Rouher essaye de parer le coup en faisant appel aux rancunes de la majorité
contre les hommes du 4 septembre. Mais alors Gambetta : Je dis, Messieurs, que dans cette assemblée, je
n'ai jamais décliné la controverse ni la contradiction avec les honorables
membres que vous avez chargés d'installer des commissions d'enquête, et que
toutes les fois qu'on a apporté un rapport à cette tribune j'y ai répondu ;
mais j'ajoute qu'il y a quelqu'un ici à qui je ne reconnais ni titre ni
qualité pour demander des comptes à la révolution du 4 septembre, ce sont les
misérables qui ont perdu la France ! Rappelé
à l'ordre par le président Buffet, Gambetta reprit : Messieurs, il est certain que l'expression que j'ai
employée contient plus qu'un outrage : c'est une flétrissure, et je la
maintiens ! Le
lendemain, à la gare Saint-Lazare, Gambetta fut assailli et injurié par une
bande de bonapartistes, dont l'un alla même jusqu'à le frapper d'un coup de
poing au visage.
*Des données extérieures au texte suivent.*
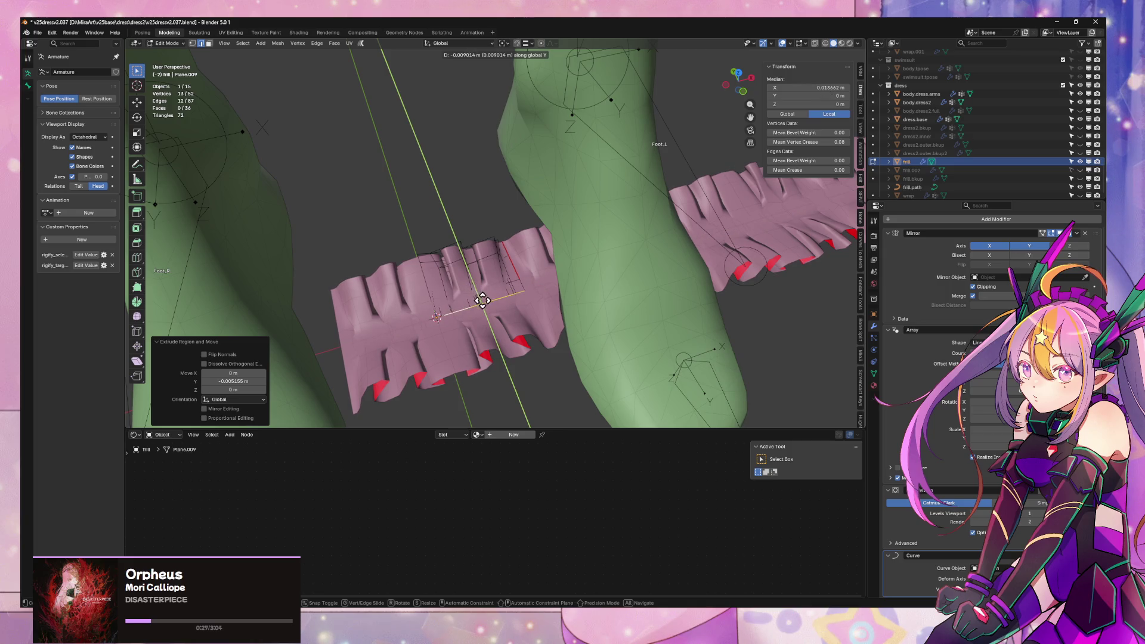
{"action": "key", "text": "Escape"}
{"action": "scroll", "coordinate": [486, 288], "scroll_direction": "up", "scroll_amount": 3}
Mais ces indignités ne profitèrent pas aux ennemis de la
République, et lorsque l'Assemblée se sépara le 31 juillet, il devint évident
que malgré les rejets consécutifs du projet de loi constitutionnelle présenté
par Casimir Perier et de la proposition de dissolution déposée par le marquis
de Malleville au nom de trois cents et quelques députés, une majorité allait
se former dans l'Assemblée pour sortir du provisoire et élever la République
contre le Bas Empire menaçant. Gambetta l'annonça à l'Assemblée la veille
même de sa prorogation (31 juillet 1874) : La vérité, la voici : plus vous allez, plus vous
vous mettez en opposition avec l'opinion. Et le secret de votre politique est
là : vous rusez avec elle au lieu d'agir ; vous ne voulez pas surmonter vos
anciennes défiances, vos anciennes rancunes. Cependant vous êtes destinés à vivre. Vous avez des
enfants, vous devez préparer l'avenir des générations futures : croyez-vous
pouvoir le leur préparer en dehors de la démocratie ? Est-ce qu'il appartiendra à une coalition de trois
ou quatre cents députés de faire rebrousser chemin à la Révolution française
? Le croyez-vous ? Si vous ne le croyez pas, il faut prendre un parti,
le prendre avec énergie. Allez en vacances : passez-y un mois, je souhaite
surtout que les électeurs vous disent la vérité, toute la vérité ; et alors,
confiant dans tout ce qui doit rester de patriotisme au fond de vos âmes, en
dehors de l'esprit de parti, je suis convaincu que ces vacances ne se
passeront pas sans que vous ayez remarqué l'orage qui s'amoncelle sur ce qui
reste de la France ; et, quand vous serez revenus, je suis convaincu que vous
ne prêterez pas les mains à des combinaisons artificielles. Si vous pouvez
faire la monarchie, vous la ferez ; si vous voyez que la République seule est
possible, vous la ferez, et vous ferez un gouvernement fort, capable de
refaire, comme nous en avons tous la passion, la gloire et l'honneur de la
France. La
généreuse espérance de Gambetta tut réalisée. Le 30 novembre, quand
l'Assemblée nationale reprit ses séances, la nécessité de sortir d'un
provisoire énervant était reconnue par tous les esprits patriotes et
éclairés. Il est
impossible d'entrer ici dans le détail des manifestations publiques, des
négociations et des discussions parlementaires qui aboutirent, le 30 janvier
1875, à la reconnaissance constitutionnelle de la République. On a raconté
ailleurs au prix de quels efforts Thiers Unit par détacher une dizaine de
voix du centre droit, Gambetta par déterminer ses amis de l'extrême gauche à
sacrifier, dans l'intérêt majeur de la cause commune, leurs sentiments
intimes sur la création d'une seconde Chambre et sur la septennalité de la
Présidence. Ce fut au bon sens persuasif et à l'activité infatigable de ces
deux chefs du parti républicain que la cause de la République dut de
triompher finalement à une voix de majorité, cette seule et unique voix qui
avait été proclamée suffisante pour restaurer la monarchie. L'assemblée avait
abordé, le 21 janvier, la discussion de la loi relative à l'organisation des
pouvoirs publics. Le 30 janvier, elle votait, par 353 voix contre 352, la
proposition présentée par M. Wallon : « Le président de la République est
élu, à la pluralité des suffrages, par le Sénat et la Chambre des députés
réunis en Assemblée nationale. Il est nommé pour sept ans. Il est rééligible.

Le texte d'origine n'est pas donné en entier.